Pode ser reflexo também da presença de Iris Knobloch, que assumiu a presidência do evento há dois anos e que, em entrevista à revista americana Variety, disse neste mês que "estamos vivendo um momento de transformação" e que o MeToo "é importante para que vejamos as mulheres de forma diferente".

Um discurso forte, ironicamente um ano depois de o Festival de Cannes ter escolhido, como filme de abertura, o complicado "Jeanne du Barry", um drama de época da diretora Maïwenn e com pretensões feministas, mas estrelado por Johnny Depp, acusado de violência doméstica por Amber Heard.

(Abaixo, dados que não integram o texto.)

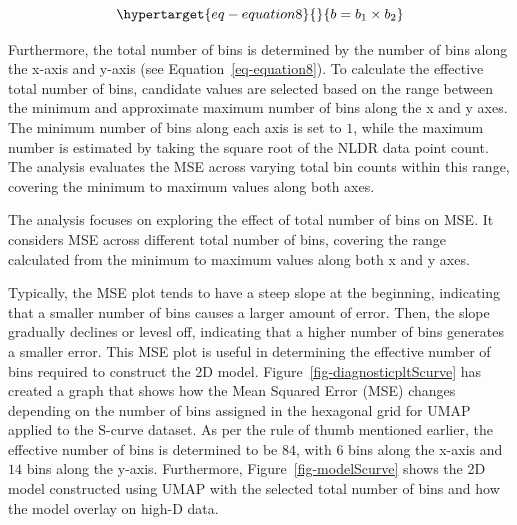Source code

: \documentclass[
  12pt]{article}
\begin{document}
\begin{equation}\protect\hypertarget{eq-equation8}{}{
b = b_1 \times b_2
}\label{eq-equation8}\end{equation}

Furthermore, the total number of bins is determined by the number of
bins along the x-axis and y-axis (see Equation~\ref{eq-equation8}). To
calculate the effective total number of bins, candidate values are
selected based on the range between the minimum and approximate maximum
number of bins along the x and y axes. The minimum number of bins along
each axis is set to \(1\), while the maximum number is estimated by
taking the square root of the NLDR data point count. The analysis
evaluates the MSE across varying total bin counts within this range,
covering the minimum to maximum values along both axes.

The analysis focuses on exploring the effect of total number of bins on
MSE. It considers MSE across different total number of bins, covering
the range calculated from the minimum to maximum values along both x and
y axes.

Typically, the MSE plot tends to have a steep slope at the beginning,
indicating that a smaller number of bins causes a larger amount of
error. Then, the slope gradually declines or levesl off, indicating that
a higher number of bins generates a smaller error. This MSE plot is
useful in determining the effective number of bins required to construct
the 2D model. Figure~\ref{fig-diagnosticpltScurve} has created a graph
that shows how the Mean Squared Error (MSE) changes depending on the
number of bins assigned in the hexagonal grid for UMAP applied to the
S-curve dataset. As per the rule of thumb mentioned earlier, the
effective number of bins is determined to be \(84\), with \(6\) bins
along the x-axis and \(14\) bins along the y-axis. Furthermore,
Figure~\ref{fig-modelScurve} shows the 2D model constructed using UMAP
with the selected total number of bins and how the model overlay on
high-D data.
\end{document}
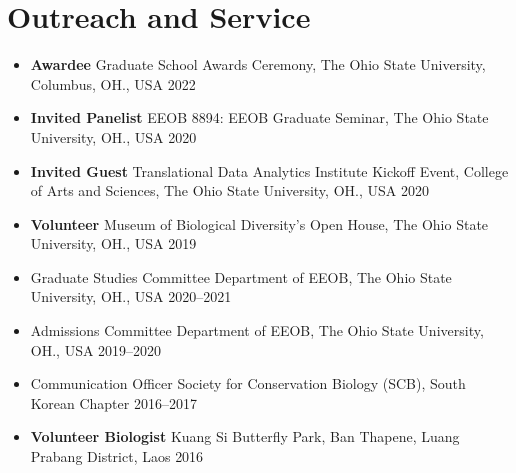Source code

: \documentclass[11pt,letterpaper,sans]{moderncv} %
\begin{document}
\section{Outreach and Service}
\begin{itemize}




	\item \textbf{Awardee} Graduate School Awards Ceremony, The Ohio State University, Columbus, OH., USA \hfill{2022}
	
	\item \textbf{Invited Panelist} EEOB 8894: EEOB Graduate Seminar, The Ohio State University, OH., USA  \hfill{2020}
	
	\item \textbf{Invited Guest} Translational Data Analytics Institute Kickoff Event, College of Arts and Sciences, The Ohio State University, OH., USA \hfill{2020}

	\item \textbf{Volunteer} Museum of Biological Diversity’s Open House, The Ohio State University, OH., USA \hfill{2019}

	\item Graduate Studies Committee Department of EEOB, The Ohio State University, OH., USA \hfill{2020--2021}

	\item Admissions Committee Department of EEOB, The Ohio State University, OH., USA \hfill{2019--2020}

	\item Communication Officer Society for Conservation Biology (SCB), South Korean Chapter \hfill{2016--2017}
	
	\item \textbf{Volunteer Biologist} Kuang Si Butterfly Park, Ban Thapene, Luang Prabang District, Laos \hfill{2016}
\end{itemize}
\end{document}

O divórcio hipermidiático entre eles é, também, fruto do movimento de empoderamento, já que começou com um artigo da atriz em que tornou pública a informação de que teria sido abusada física e sexualmente. Ela perdeu nos tribunais, porém, numa decisão contestada por muitos e rotulada pela colunista Michelle Goldberg, do The New York Times, como "a morte do MeToo".

Assim, o Festival de Cannes tenta contornar a ainda baixa presença de mulheres entre seus cineastas, no que seria um mero reflexo da produção cinematográfica contemporânea, como costuma dizer o diretor do evento, Thierry Frèmaux, sempre que é questionado por um aspecto ou outro da seleção de filmes da vez.